The steam from the coffee condenses on the window, leaving a small area fogged up. The various lights contrasting against the dark abyss. From here, in the north western part of the city, I can clearly see the highway that divides the city into North and South. The northern half is more residential and office buildings whilst the southern is mostly warehouses and old factories. This is all surrounded by a dark forest. I have yet to see the forest.

I think about every individual I know exists in this city. When I mentally compare this list to the list of people that know I exist, I find comfort in knowing the latter is a couple thousand smaller.
I am a rumour.
I am a ghost.
A shadow.
I am dead.
I died with the rest of my pack that fateful night and that is exactly why I can't go running into my mate's arms.

I am a monster.
A monster with a past best kept hidden and enemies best kept unknown. For his own safety and that of his pack, he mustn't accept me as his mate. The thought plagues my mind and pains my heart but if he is to remain alive, whoever he is, he cannot know of our true relationship. Even if it means he doesn't know his mate.

A sudden anger overcomes my emotions once the realisation sinks in. I down the rest of the coffee, awaiting the energy. I can feel my anger pulsating in the form of an increased heart beat. Then again that could be the coffee. I walk to the spare room.

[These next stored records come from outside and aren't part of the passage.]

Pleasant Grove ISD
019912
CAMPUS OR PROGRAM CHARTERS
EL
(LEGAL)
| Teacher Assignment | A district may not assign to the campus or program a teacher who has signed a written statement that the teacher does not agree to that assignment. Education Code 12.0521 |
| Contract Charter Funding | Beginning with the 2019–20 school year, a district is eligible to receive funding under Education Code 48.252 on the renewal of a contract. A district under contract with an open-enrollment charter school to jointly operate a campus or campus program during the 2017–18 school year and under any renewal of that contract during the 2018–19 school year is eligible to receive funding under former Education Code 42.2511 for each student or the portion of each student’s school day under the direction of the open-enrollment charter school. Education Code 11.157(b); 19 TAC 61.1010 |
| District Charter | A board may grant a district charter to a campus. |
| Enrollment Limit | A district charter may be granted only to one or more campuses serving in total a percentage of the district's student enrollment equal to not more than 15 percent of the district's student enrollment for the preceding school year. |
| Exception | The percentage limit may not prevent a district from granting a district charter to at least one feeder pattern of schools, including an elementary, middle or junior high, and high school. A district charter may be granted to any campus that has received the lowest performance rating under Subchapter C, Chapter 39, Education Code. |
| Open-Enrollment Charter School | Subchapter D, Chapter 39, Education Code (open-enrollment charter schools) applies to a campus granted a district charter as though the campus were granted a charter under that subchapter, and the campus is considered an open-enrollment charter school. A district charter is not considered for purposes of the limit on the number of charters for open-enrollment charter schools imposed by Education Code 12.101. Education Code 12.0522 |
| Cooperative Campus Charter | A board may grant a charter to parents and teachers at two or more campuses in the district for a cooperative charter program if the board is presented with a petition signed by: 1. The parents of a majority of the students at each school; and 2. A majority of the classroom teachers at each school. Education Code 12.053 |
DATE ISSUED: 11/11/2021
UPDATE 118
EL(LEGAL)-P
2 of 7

It has nothing but a single punch bag in the middle of the room and a few spares. I don't even bother wrapping my hands before I slam my fist into the bag.
Slam.
The chains rattle under the force.
The bag swings.
I punch again.
Again.
Until the bag falls to the ground on impact. I grab another bag, hook it up and repeat the procedure. Thoughts over loading my mind like a battery too powerful for the circuit. These repeats and repeats over and over again until the first signs of daylight peak through the window.